JOB
Copy the records word for word from the line with "아니라면 그럴 필요가 없었다." up to and including the line with "steunen zonder dat ze zeggenschap hebben", leaving the pictures out of your copy.
GIVEN RECORDS START
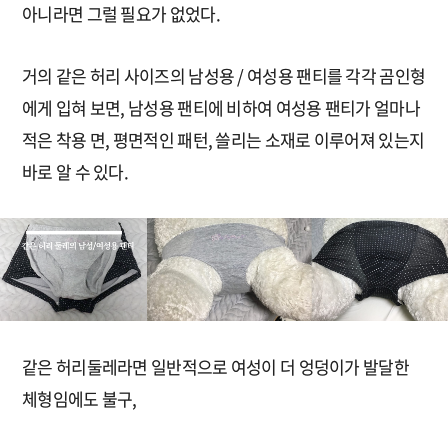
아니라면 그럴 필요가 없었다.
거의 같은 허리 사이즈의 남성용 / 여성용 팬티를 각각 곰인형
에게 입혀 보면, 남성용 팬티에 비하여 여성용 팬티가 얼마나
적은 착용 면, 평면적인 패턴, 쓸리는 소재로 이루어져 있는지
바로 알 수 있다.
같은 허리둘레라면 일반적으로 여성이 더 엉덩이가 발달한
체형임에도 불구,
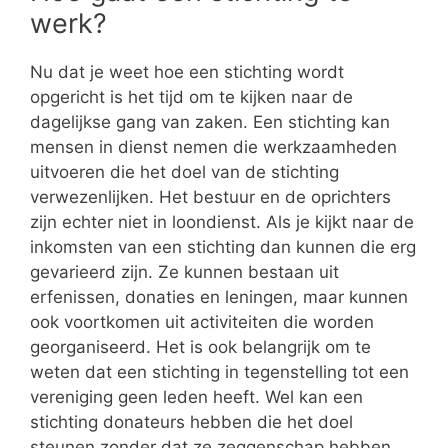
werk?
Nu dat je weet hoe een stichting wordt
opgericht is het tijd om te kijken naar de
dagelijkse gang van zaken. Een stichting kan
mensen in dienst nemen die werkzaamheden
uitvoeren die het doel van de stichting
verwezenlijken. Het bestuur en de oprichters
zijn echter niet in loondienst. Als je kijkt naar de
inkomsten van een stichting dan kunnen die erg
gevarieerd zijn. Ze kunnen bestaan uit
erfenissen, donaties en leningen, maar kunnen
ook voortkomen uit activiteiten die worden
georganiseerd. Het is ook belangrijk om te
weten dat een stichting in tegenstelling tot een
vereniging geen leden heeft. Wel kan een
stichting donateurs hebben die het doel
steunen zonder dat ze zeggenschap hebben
GIVEN RECORDS END
GIVEN RECORDS START
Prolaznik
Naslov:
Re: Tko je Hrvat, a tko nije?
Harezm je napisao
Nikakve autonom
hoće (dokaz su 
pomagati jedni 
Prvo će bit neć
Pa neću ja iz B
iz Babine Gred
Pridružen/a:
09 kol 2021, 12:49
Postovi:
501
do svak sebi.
GIVEN RECORDS END
GIVEN RECORDS START
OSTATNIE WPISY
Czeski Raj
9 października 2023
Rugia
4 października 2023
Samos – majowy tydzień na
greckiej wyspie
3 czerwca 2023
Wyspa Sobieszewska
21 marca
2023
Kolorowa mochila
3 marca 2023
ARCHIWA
GIVEN RECORDS END
REPLY
아니라면 그럴 필요가 없었다.
거의 같은 허리 사이즈의 남성용 / 여성용 팬티를 각각 곰인형
에게 입혀 보면, 남성용 팬티에 비하여 여성용 팬티가 얼마나
적은 착용 면, 평면적인 패턴, 쓸리는 소재로 이루어져 있는지
바로 알 수 있다.
같은 허리둘레라면 일반적으로 여성이 더 엉덩이가 발달한
체형임에도 불구,
werk?
Nu dat je weet hoe een stichting wordt
opgericht is het tijd om te kijken naar de
dagelijkse gang van zaken. Een stichting kan
mensen in dienst nemen die werkzaamheden
uitvoeren die het doel van de stichting
verwezenlijken. Het bestuur en de oprichters
zijn echter niet in loondienst. Als je kijkt naar de
inkomsten van een stichting dan kunnen die erg
gevarieerd zijn. Ze kunnen bestaan uit
erfenissen, donaties en leningen, maar kunnen
ook voortkomen uit activiteiten die worden
georganiseerd. Het is ook belangrijk om te
weten dat een stichting in tegenstelling tot een
vereniging geen leden heeft. Wel kan een
stichting donateurs hebben die het doel
steunen zonder dat ze zeggenschap hebben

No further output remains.